Hokeiści JKH GKS Jastrzębie bez większych problemów wygrali w Sanoku. Podopieczni Roberta Kalabera praktycznie od początku kontrolowali przebieg spotkania i zwyciężyli z Ciarko STS Sanok 6:1.
Po niecodziennej porażce jastrzębian z oświęcimską Unią 8:10, hokeiści JKH wrócili na zwycięską ścieżkę. Już w pierwszych minutach meczu wypracowali sobie przewagę i choć gospodarze zdołali odpowiedzieć trafieniem, to w kolejnych dwóch tercjach przyjezdni potwierdzili wyższość nad przeciwnikiem. W drugiej odsłonie jastrzębianie strzelili trzy bramki co praktycznie rozstrzygnęło losy rywalizacji. Dzięki zwycięstwu utrzymali trzecią pozycję w tabeli PHL.
Ciarko STS Sanok - JKH GKS Jastrzębie 1:6 (1:2, 0:3, 0:1)
0:1 Martin Kasperlík - Radosław Sawicki, Mateusz Bryk (05:56)
0:2 Kamil Wałęga - Jan Sołtys, Dominik Paś (07:22)
1:2 Jauhienij Kamienieu - Riku Sihvonen, Jesperi Viikilä (15:54, 5/4)
1:3 Radosław Sawicki - Maciej Urbanowicz, Zackary Phillips (24:27, 5/4)
1:4 Maciej Urbanowicz - Marek Hovorka, Jiří Klimíček (26:46)
1:5 Marek Hovorka - Zackary Phillips (29:19, 5/4)
1:6 Dominik Jarosz - Radosław Nalewajka (42:45)
Strzały: 15-32
Minuty karne: 8-6
Ciarko STS: Spěšný (24:45 Wojciechowski) - Demkowicz, Biłas; Bielec, Wilusz, Biały - Olearczyk, Rąpała; Filipek, Witan, Bukowski - Kamienieu, Piippo; Dobosz, Viikilä, Sihvonen - Florczak, Glazer; Fus, Ginda, Skokan. Trener: Marek Ziętara.

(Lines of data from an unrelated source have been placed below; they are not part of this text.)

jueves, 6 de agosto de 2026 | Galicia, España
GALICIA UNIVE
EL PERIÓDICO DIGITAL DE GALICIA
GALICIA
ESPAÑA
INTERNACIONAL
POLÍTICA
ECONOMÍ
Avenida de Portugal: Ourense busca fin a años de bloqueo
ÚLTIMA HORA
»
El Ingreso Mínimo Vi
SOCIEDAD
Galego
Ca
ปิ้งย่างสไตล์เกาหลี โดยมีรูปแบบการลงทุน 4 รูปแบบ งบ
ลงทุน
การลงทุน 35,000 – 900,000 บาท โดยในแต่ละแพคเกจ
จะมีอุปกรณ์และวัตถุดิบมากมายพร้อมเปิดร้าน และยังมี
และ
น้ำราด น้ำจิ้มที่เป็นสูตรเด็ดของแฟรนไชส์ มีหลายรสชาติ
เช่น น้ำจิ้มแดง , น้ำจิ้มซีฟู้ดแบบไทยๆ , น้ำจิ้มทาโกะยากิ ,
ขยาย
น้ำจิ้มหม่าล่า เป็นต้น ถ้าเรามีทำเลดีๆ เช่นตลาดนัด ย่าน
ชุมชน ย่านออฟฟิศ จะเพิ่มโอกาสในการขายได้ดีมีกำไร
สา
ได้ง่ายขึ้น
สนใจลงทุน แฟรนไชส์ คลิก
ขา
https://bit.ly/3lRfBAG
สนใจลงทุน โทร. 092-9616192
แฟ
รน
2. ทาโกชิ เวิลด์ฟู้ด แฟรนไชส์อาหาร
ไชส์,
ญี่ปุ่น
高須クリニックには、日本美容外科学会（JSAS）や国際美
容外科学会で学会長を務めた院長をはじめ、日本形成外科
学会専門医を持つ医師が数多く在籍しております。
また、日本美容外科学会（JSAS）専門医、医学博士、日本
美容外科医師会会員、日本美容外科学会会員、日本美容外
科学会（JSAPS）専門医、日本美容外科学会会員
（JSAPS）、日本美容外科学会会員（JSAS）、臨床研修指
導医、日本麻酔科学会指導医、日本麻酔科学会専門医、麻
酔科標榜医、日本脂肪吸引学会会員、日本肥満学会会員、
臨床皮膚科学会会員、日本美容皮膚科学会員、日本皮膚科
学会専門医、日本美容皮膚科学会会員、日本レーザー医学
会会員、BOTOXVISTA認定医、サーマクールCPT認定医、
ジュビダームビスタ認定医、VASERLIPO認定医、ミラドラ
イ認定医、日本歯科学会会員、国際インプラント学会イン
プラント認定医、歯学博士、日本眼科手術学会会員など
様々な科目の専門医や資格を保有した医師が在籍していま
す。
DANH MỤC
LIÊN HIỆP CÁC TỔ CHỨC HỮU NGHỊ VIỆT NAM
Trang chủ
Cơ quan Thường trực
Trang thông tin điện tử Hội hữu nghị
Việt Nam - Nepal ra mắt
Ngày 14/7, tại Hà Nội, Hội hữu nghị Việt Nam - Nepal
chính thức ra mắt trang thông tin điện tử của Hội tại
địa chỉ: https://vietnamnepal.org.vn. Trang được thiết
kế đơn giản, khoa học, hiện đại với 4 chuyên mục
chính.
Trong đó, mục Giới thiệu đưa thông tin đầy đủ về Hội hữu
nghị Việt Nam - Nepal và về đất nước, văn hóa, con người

JKH GKS: Nechvátal (Prokop n/g) – Klimíček, Kostek; Phillips, Hovorka, Urbanowicz – Bryk, Górny; Sawicki, Rác, Kasperlík – Pelaczyk, Horzelski; Paś, Wałęga, Sołtys – Michałowski, Gimiński; R. Nalewajka, Jarosz, Ł. Nalewajka. Trener: Róbert Kaláber.